Great photo Ken. Texas has been good to you.


----------



## Ronni (Nov 23, 2018)

hollydolly said:


> awww, I'm sure it does. My daughter is 10 years younger than your son... and that makes me feel old too.... I was the same age as you..


 
<raises hand>  Same here close enough...my oldest is 45!  

He's a handsome man Ken.  You and your wife must be very proud!


----------



## Don M. (Nov 23, 2018)

Our daughters are in their early 50's, granddaughters in their 30's, and great grandkids ages 4 to 12.  When we get all 4 generations together....like yesterday....it brings home the fact that we're not getting any younger.  However, so long as we can stay active, and maintain our health, Age is of little concern.


----------



## SeaBreeze (Nov 23, 2018)

Happy birthday to your son Ken, you both look great in that photo!


----------



## hollydolly (Nov 23, 2018)

It seems only 5 minutes ago since I was 53... well it was only 10 years ago..but still it's gone really quickly..


----------



## jujube (Nov 23, 2018)

Age is only a number on your drivers license.  I have a young 93-year-old mother and an old 30-year-old second cousin.

I'm about 90 in the morning, get younger as the day progresses til I reach 25 and do something stupid and then start moving back up the hill in the evening.


----------



## C'est Moi (Nov 23, 2018)

I can see where he gets his good looks, Ken.   Thanks for sharing.


----------



## RadishRose (Nov 23, 2018)

What a pair of good lookin' guys!


----------



## grahamg (Nov 24, 2018)

*May I endorse comments above*



Pappy said:


> Pappy wrote:
> "Great photo Ken.
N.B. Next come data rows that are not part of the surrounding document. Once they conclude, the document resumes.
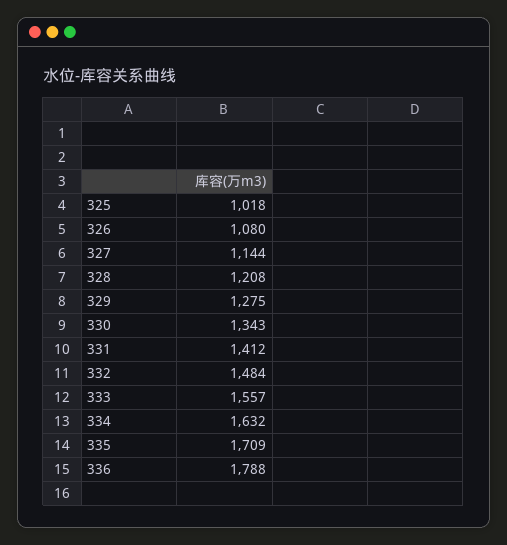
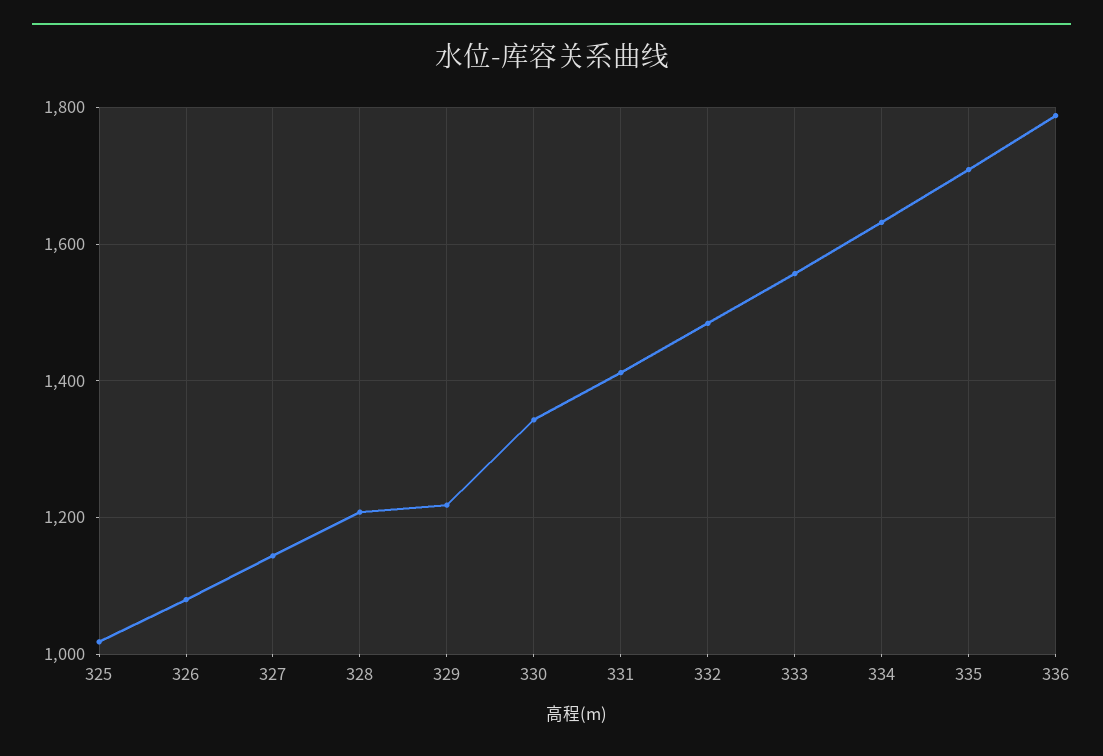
  {
    "325": 1018,
    "326": 1080,
    "327": 1144,
    "328": 1208,
-   "329": 1275,
+   "329": 1220,
    "330": 1343,
    "331": 1412,
    "332": 1484,
    "333": 1557,
    "334": 1632,
    "335": 1709,
    "336": 1788
  }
Texas has been good to you."
> 
> One day, a little boy wrote to Santa Clause, "Please send me a sister." Santa Clause wrote him back, "Ok, send me your mother."
> ...



May I endorse the comments and sentiments above, but add I was cracked up by the two tag lines I've quoted, and will tell my work colleagues about them first thing next week  .


----------



## Ken N Tx (Dec 3, 2018)

Maroon-Marion60 said:


> Very handsome men!


Thank you..


----------



## hearlady (Dec 3, 2018)

RadishRose said:


> What a pair of good lookin' guys!


I agree!


----------



## Ruth n Jersey (Dec 3, 2018)

Very handsome! Both of you look great.


----------



## MeAgain (Dec 3, 2018)

Ken N Tx said:


> My son turned 53 today!!!!
> 
> 
> 
> View attachment 59619



Nice looking man, both of ya.

My daughter turned 50 in August.


----------



## twinkles (Dec 3, 2018)

i got all of you beat i have a son turning 65  in feb.


----------



## fmdog44 (Dec 3, 2018)

The lady that cut my hair the other day said, "Man you got it going on that's for sure." I have not heard a comment like that in so long I forget. I admit it did feel good.


----------